■ Required work:
**a)** According to the NFT article, which retail platform accounts for the majority of users?
**b)** Write out the part of the NFT article that opens with the words containing "That the bear" and closes with "and financial prominence.", copying it word for word.

=== Extract to read ===

None of this is to disparage the team behind Ether. The project had roughly all the necessary ingredients for a successful launch that the space is used to seeing. But transparency and utility — real utility, not just buzz-word rhetoric about the concept or tokens that grant access to directionless and unimaginative “IRL events” — has taken the place of mystery and speculation in the NFT landscape.
That the bear market continues to present a challenging environment for builders in the space could ultimately be a great thing. The longer it lasts, the more likely it is to produce projects that consciously look to build beyond the Web3 echo chamber that is the NFT scene. The next bull run will undoubtedly see a rapid return to much of what makes the space exciting, but it’s those same intoxicating features — flash-in-the-pan projects, volatility, casino-like randomness — that could do the space real harm if they are allowed to regain and maintain a position of cultural and financial prominence.
Mass adoption will have to wait
The NFT marketplace and aggregator Blur, for all its potential problems, has exhibited a proactive strategy in appealing to a specific demographic of people (in this case, the NFT pro-trader) and providing them tools of value in no uncertain terms. But, while Blur consistently accounts for much of the volume that takes place in the NFT ecosystem, retail platforms like OpenSea account for the majority of users by a long shot. The pro-trader demographic knows exactly why it’s engaging with NFTs on a regular basis. The space must ensure that the average retail buyer has just as much clarity.
That will only happen if and when the majority of retail NFT volume consists of more than just people securing allowlist spots for hyped-up projects and then flipping them for profit. Scalable Web3 projects with value propositions that recognize the importance of stepping outside the insular NFT Twitterverse are likely one of the space’s best chances of moving forward. Mass adoption isn’t an on-off switch, and hating on the world of web2 is unlikely to serve Web3’s interests.
Web3 enthusiasts would also do well to recognize the fact that not all NFT projects are the same; evaluating one by the metrics used to assess another is akin to using the same standard of success to measure a tech company like Apple and a publishing entity like Penguin Books. Cool Cats is not RTFKT, nor should it be judged as such.
So many people in NFTs taking a step back and asking themselves why they’re in the space and what purpose these fascinating projects and communities ultimately serve is a sign of some much-needed soul-searching in the industry. With the frenetic noise of the last bull market fading ever more into the distance, now is the perfect time for consumers to expect more from Web3 projects and for builders to step up and give it to them.

=== Data excerpt ===

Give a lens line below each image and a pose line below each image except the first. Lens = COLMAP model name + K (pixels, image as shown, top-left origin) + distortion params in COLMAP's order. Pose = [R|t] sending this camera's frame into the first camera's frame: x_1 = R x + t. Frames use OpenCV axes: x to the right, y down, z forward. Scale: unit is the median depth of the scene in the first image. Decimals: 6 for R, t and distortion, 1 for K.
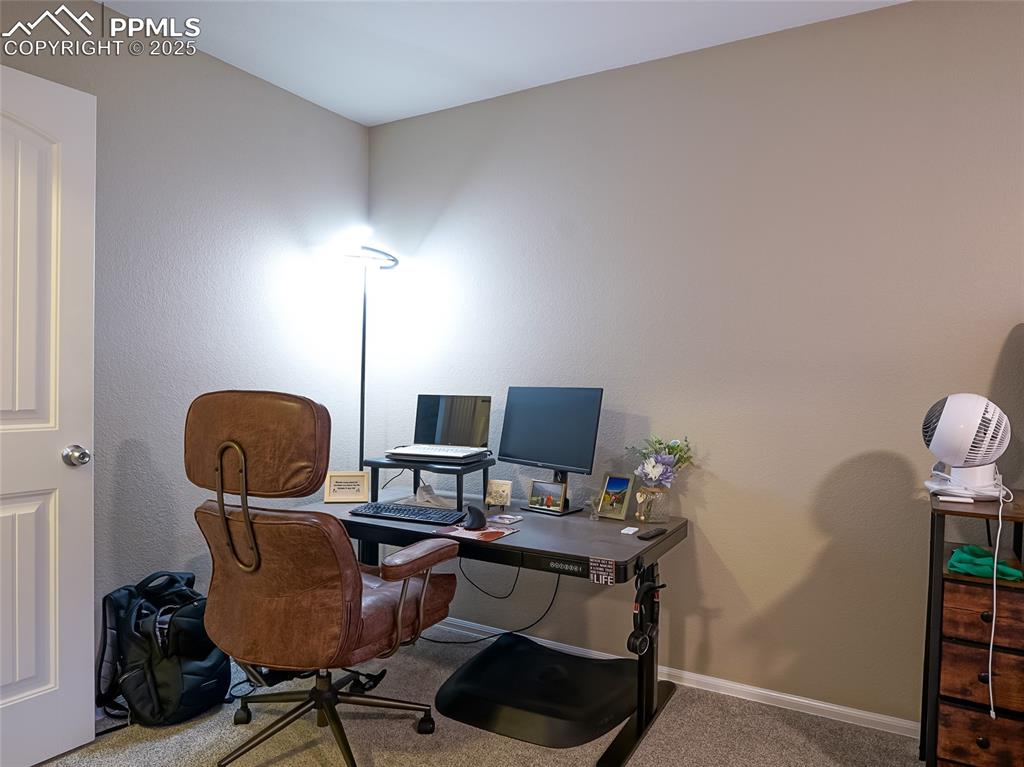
lens RADIAL K [[656.0, 0, 492.4], [0, 656.0, 385.9], [0, 0, 1]] dist [-0.022251, -0.002368]
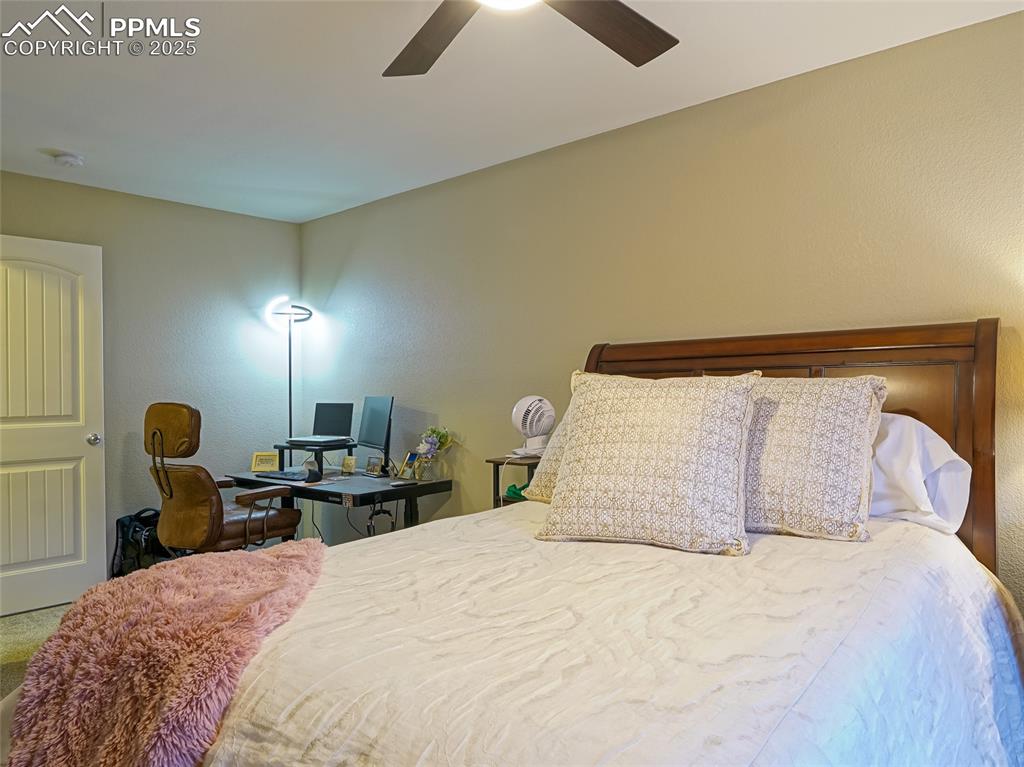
lens RADIAL K [[700.8, 0, 535.4], [0, 700.8, 383.3], [0, 0, 1]] dist [-0.036813, -0.002044]
pose [[0.986329, -0.024810, -0.162911, 0.967303], [0.022516, 0.999620, -0.015914, 0.006389], [0.163244, 0.012028, 0.986512, -0.777529]]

===

■ Answers for each item:
**a)** OpenSea

**b)**
That the bear market continues to present a challenging environment for builders in the space could ultimately be a great thing. The longer it lasts, the more likely it is to produce projects that consciously look to build beyond the Web3 echo chamber that is the NFT scene. The next bull run will undoubtedly see a rapid return to much of what makes the space exciting, but it’s those same intoxicating features — flash-in-the-pan projects, volatility, casino-like randomness — that could do the space real harm if they are allowed to regain and maintain a position of cultural and financial prominence.